You could fully isolate that cable and test it to confirm.

If it is damaged underground then no amount of earth rods or workarounds will fix it. It needs to be either repaired or replaced.
If it has been damaged for a while then water will have got quite a long way along the cable and rotted away a lot of the armour so it's unlikely you'd be able to do simply cut out the damaged section and joint a short piece of cable in, you'd end up digging up many, many metres of it to find an unaffected but of the armour.
 
It may be linked though, based on the information in this and the other thread about this cable. It sounds to me.like the cable is damaged underground and water is getting in, hence the variable IR results which would possibly link to the poor Zs as the armour will be rotting away nicely.
Agree, overall the cable may be FUBARed, however in diagnosing the high Zs the IR results don't help.

I would have spent the time finding the high resistance fault as the priority.

Once that's found, it may mean the cable needs repair/replacing anyway.
 
The Zs for the socket circuit is not relevant your

All this, and your previous thread, point towards the submain cable being damaged underground and deteriorating.

No amount of checking connections at each end or other faffing about will make it any better.

You could fully isolate that cable and test it to confirm.

If it is damaged underground then no amount of earth rods or workarounds will fix it.

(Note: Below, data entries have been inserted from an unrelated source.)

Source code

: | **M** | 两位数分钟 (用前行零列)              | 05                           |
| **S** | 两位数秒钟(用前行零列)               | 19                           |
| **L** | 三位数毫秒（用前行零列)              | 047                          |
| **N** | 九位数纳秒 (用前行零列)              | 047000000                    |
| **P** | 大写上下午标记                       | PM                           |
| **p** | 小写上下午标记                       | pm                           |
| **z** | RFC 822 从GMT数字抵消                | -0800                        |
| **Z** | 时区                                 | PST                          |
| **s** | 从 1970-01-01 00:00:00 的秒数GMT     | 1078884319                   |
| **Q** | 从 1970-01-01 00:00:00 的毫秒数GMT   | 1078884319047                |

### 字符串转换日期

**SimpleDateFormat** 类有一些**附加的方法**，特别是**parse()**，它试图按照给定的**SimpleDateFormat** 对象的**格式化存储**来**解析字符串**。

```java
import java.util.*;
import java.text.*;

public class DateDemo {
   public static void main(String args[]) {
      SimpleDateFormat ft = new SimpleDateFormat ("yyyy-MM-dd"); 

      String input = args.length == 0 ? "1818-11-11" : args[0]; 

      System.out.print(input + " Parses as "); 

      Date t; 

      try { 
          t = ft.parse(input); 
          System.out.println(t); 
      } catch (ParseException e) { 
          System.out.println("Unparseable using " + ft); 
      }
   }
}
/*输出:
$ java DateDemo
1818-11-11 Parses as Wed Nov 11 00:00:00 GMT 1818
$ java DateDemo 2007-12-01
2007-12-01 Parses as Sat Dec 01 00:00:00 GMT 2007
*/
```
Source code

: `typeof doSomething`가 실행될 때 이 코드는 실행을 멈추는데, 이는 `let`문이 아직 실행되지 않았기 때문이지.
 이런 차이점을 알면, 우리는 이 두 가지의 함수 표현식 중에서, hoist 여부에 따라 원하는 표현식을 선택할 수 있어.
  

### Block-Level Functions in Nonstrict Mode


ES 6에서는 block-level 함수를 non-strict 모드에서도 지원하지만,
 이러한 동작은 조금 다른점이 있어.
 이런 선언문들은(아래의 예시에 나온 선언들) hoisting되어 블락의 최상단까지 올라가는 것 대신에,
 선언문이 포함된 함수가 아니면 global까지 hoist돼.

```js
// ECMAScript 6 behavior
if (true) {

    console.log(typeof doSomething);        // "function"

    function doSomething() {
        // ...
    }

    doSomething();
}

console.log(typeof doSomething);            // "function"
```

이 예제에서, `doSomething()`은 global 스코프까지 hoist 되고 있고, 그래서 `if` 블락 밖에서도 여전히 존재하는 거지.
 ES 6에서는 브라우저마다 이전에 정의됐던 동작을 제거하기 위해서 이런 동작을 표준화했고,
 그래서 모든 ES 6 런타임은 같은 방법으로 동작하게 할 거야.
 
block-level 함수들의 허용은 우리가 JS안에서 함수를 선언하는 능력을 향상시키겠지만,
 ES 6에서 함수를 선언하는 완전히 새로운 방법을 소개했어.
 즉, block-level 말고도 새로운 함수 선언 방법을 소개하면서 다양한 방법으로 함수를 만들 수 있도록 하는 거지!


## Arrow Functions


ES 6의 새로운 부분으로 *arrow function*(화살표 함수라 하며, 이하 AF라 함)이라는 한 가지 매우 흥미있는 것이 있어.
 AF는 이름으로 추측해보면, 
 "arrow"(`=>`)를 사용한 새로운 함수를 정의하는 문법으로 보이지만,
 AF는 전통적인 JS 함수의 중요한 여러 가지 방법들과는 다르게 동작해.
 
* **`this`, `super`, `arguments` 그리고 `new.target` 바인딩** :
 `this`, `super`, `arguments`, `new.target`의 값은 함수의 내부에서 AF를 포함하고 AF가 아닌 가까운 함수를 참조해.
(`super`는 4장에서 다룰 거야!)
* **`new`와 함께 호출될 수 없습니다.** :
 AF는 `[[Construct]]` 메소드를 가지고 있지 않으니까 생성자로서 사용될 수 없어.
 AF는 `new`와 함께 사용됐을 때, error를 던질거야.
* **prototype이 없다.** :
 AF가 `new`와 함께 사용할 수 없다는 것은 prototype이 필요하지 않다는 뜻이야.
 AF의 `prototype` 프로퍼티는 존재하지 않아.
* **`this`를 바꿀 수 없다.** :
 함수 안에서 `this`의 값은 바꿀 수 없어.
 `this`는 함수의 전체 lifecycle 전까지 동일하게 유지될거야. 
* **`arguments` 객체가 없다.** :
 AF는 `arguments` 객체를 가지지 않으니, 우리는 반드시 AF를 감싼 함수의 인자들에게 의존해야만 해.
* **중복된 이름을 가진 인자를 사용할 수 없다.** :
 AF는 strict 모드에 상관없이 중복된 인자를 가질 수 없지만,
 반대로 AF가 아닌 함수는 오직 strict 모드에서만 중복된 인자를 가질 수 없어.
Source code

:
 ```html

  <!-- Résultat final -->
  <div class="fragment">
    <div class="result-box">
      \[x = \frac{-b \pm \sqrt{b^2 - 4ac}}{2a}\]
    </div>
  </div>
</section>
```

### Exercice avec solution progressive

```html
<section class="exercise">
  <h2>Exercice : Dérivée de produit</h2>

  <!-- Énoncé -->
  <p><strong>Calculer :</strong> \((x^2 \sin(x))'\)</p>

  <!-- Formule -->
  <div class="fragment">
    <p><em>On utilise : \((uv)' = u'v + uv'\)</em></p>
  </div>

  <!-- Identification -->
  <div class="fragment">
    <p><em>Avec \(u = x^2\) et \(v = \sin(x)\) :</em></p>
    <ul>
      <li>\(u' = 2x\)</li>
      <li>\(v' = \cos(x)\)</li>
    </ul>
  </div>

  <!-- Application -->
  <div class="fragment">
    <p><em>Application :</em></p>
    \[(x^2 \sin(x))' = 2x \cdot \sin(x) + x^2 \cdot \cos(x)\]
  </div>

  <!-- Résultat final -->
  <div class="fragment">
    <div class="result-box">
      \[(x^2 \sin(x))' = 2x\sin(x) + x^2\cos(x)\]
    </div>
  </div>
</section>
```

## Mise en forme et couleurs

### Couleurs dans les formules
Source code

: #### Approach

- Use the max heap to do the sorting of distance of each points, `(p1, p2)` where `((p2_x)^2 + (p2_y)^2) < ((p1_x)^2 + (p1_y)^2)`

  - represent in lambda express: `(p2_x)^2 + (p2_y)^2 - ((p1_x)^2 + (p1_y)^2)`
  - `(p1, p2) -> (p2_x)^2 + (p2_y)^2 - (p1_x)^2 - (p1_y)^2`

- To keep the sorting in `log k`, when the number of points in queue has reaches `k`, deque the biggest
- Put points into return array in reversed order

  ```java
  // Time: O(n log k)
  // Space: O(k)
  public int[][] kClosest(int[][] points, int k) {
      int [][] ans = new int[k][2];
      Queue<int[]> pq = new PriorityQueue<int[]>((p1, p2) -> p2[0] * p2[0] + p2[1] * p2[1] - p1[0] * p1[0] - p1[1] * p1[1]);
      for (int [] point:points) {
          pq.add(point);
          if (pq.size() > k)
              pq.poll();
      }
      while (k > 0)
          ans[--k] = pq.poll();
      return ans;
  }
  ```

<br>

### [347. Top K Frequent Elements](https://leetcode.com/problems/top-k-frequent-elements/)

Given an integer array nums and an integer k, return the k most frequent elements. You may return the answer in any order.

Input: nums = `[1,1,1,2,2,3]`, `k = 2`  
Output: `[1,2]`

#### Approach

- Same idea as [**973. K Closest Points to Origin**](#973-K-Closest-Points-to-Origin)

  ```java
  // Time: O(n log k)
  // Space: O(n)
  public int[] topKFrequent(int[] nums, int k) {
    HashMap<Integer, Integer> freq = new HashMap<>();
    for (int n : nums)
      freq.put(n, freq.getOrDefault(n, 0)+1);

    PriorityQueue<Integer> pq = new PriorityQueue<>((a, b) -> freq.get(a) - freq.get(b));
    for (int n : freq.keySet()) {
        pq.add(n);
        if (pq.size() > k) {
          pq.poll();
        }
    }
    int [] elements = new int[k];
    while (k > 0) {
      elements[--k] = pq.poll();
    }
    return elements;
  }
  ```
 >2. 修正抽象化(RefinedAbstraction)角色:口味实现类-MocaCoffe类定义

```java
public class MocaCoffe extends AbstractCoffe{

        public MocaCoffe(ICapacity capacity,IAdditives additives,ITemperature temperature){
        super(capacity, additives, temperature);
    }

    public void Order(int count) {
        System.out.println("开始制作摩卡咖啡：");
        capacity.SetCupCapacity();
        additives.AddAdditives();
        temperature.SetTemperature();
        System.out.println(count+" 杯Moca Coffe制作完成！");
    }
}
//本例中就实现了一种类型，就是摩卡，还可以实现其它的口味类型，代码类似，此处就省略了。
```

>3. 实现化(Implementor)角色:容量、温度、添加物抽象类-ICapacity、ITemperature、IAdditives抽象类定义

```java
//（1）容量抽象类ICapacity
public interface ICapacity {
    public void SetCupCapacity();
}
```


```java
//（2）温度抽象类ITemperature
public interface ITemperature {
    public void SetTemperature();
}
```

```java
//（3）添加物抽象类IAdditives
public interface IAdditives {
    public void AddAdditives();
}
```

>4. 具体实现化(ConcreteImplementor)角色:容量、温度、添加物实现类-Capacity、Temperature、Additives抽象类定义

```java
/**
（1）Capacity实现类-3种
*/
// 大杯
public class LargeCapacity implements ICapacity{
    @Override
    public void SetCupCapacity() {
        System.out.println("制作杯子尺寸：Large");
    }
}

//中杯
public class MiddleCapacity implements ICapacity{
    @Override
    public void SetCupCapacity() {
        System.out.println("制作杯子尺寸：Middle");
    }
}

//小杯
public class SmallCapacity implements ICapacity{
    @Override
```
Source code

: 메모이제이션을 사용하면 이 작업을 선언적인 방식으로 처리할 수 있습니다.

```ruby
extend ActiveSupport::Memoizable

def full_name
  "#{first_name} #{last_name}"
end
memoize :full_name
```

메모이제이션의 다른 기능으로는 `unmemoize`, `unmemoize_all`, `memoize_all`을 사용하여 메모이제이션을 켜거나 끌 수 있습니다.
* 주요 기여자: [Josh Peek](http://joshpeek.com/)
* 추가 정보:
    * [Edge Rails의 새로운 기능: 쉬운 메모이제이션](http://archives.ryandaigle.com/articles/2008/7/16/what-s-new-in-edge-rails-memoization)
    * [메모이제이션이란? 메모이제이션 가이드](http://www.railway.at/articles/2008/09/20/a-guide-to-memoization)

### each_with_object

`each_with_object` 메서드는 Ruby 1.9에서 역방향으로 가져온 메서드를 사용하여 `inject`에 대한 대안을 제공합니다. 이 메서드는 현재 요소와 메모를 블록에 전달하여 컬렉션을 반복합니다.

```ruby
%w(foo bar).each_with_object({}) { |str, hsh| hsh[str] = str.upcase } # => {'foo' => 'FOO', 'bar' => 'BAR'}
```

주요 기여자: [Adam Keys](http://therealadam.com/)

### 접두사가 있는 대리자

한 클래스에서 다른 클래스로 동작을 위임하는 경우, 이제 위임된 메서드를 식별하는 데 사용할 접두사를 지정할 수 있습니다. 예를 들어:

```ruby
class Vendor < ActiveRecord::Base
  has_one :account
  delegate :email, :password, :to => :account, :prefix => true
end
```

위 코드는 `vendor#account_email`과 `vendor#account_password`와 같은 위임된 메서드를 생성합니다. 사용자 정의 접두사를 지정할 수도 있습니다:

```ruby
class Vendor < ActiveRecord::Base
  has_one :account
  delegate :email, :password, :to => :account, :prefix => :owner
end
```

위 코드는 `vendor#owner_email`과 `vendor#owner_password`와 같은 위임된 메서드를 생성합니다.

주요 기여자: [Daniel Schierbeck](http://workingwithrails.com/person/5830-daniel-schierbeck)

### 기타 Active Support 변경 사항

It needs to be either repaired or replaced.
If it has been damaged for a while then water will have got quite a long way along the cable and rotted away a lot of the armour so it's unlikely you'd be able to do simply cut out the damaged section and joint a short piece of cable in, you'd end up digging up many, many metres of it to find an unaffected but of the armour.

đź‘Ť Thank you for that.
Time to bite the bullet I think.
 
You test from the main earth terminal to eliminate problems between that and the cable armour if this gives problems then test to the armour. If this is an adjustable earth clamp that needs addressing anyway.